LWM is trained on sequences of data of increasing length. University of California, Berkeley
The data used to train LWM includes some of the most prominent publicly available data sets, including Books3, which is at the center of controversy over copyright infringement. The researchers also used Video Instruct-100K, a “video conversation dataset” hosted on GitHub.
Google does not disclose training data for Gemini 1.0, only explaining that: “Gemini models are trained on multimodal and multilingual datasets. Our pre-training dataset uses data from web documents, books, and code, and includes:” Images, Audio, and video data. ”
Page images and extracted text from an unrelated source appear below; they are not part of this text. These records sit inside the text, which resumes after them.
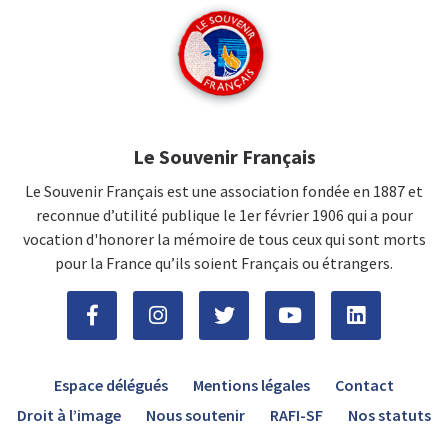
Le Souvenir Français
Le Souvenir Français est une association fondée en 1887 et
reconnue d’utilité publique le 1er février 1906 qui a pour
vocation d'honorer la mémoire de tous ceux qui sont morts
pour la France qu’ils soient Français ou étrangers.
Espace délégués
Mentions légales
Contact
Droit à l’image
Nous soutenir
RAFI-SF
Nos statuts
AI also unlocks human potential to the next level.Here’s how to do it
Google is already working on Gemini 1.5, which can handle up to 10 million tokens on input, but Liu and the team say Ring Attendant is “theoretically limited only by the number of devices available. We believe it can be extended to an infinite number of contexts.
They continue: “We believe that the released model not only provides the basis for future work on the development of longer context models, but also supports difficult long-term We believe it will encourage more challenging benchmarks, including tasks.”
The LWM code is posted on the research team’s GitHub site.